(NEXSTAR) – President Biden has not only delayed student loan payments for another few months but he’s also given some borrowers a bit of ‘forgiveness.’ The U.S. Department of Education described the additional pause as a good way for borrowers to plan for payments to begin again, which can help reduce “the risk of delinquency and defaults after restart.” For those who have already been impacted by delinquency and default, there’s an added bonus – you’re getting a “fresh start.”
Biden’s pause includes millions of federal loan borrowers having their delinquent or default status erased, allowing them to “reenter repayment in good standing,” the Education Department explained in a Wednesday release.
What does it mean to be delinquent and in default?
If you are just one day late on making a payment on your student loans, your loan becomes past due, otherwise known as delinquent, according to the Federal Student Aid Office. Until you pay that past due amount – or you make an arrangement like entering deferment or forbearance, or change your repayment plan – you remain in delinquency.
Once you’re delinquent for 90 days or more, your status is reported to three major national credit bureaus by your loan servicer. If you remain in delinquency, your loan may go into default (the exact time when your loan moves from delinquency to default depends on the loan you have).
There are many consequences of defaulting on your federal student loans, including the entire balance of your loan and interest that has accrued becoming immediately due; being taken to court; and losing the ability to choose a repayment plan, the Education Department explains. Some borrowers may also be subject to wage garnishment or the seizure of critical benefits like Social Security, according to Business Insider.
How many people are impacted?
More than 7 million borrowers are in default on their federal student loans, according to Politico, which first reported the Education Department was considering the “fresh start” plan in October.
Even though borrowers in default will now have that status removed – there’s no clear timeline on when exactly that status will change for individuals – some may still miss payments when the pause lifts in September.
In late March, an analysis found 7.8 million borrowers – nearly one in three – were at high risk of missing loan payments if the pause ended in May. Authors of the analysis assigned borrowers to this group of “possible strugglers” if they were delinquent or in default on any loan during 2019 (the year before the pause); were in default on loans that were ineligible for the pause; if a new collection or bankruptcy appeared on their credit report during the pause; or if their most recent credit score was considered “deep subprime,” meaning it had fallen below 580.

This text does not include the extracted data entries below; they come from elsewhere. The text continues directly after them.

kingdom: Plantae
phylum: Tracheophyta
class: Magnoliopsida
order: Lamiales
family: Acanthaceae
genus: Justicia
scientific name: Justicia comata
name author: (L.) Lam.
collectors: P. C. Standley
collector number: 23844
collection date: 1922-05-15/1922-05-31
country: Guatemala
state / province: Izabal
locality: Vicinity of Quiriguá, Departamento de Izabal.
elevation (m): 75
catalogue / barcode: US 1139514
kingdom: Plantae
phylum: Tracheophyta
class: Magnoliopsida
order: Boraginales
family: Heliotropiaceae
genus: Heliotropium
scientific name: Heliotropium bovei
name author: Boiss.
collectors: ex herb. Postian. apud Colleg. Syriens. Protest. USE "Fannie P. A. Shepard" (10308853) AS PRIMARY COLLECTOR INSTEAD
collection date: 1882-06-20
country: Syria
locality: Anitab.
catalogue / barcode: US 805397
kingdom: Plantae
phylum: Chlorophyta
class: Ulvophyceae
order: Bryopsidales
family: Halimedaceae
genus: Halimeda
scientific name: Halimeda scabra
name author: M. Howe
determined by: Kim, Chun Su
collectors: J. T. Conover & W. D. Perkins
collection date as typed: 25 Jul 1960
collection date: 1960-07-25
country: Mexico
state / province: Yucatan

“During the pause, we will continue our preparations to give borrowers a fresh start and to ensure that all borrowers have access to repayment plans that meet their financial situations and needs,” U.S. Secretary of Education Miguel Cardona said in a statement.
What about actual student loan forgiveness?
Before Biden announced the fourth freeze on student loans, 96 lawmakers – 21 Senators and 75 members of the House – called on him to “cancel student debt now,” saying it would “provide long-term benefits to individuals and the economy, helping families buy their first homes, open a small business, or invest in their retirement. More broadly, canceling student debt would add tens of billions of dollars in GDP growth.”
During his campaign, Biden supported forgiving at least $10,000 in federal student loans per person but didn’t mention any cancellation in his statement on the latest pause. But, Education Secretary Cardona recently told NPR that “the conversations around loan forgiveness continue to happen.”
There is, however, confusion regarding Biden’s power to cancel student loans. House Speaker Nancy Pelosi has said he lacks legal authority, instead commenting “That would be an act of Congress.” Senate Majority Leader Chuck Schumer, on the other hand, has argued Biden could do it under the same legal provision Trump used to delay payments and interest accrual at the start of the pandemic, The Hill reports.
Earlier this year, White House Press Secretary Jen Psaki said, “We’re still looking at administrative options, but Congress can also send the president a bill that would provide $10,000 in debt relief, and he’d be happy to sign that bill.”
According to The Hill, Biden requested a memo from the Department of Education on his authority to forgive student debt through an executive order a year ago, but the administration hasn’t announced whether that memo is complete.
Still, there are thousands of Americans already eligible for some student loan forgiveness through various federal programs. That includes those working in specific industries and nearly 100,000 impacted by changes to the Public Service Loan Forgiveness program.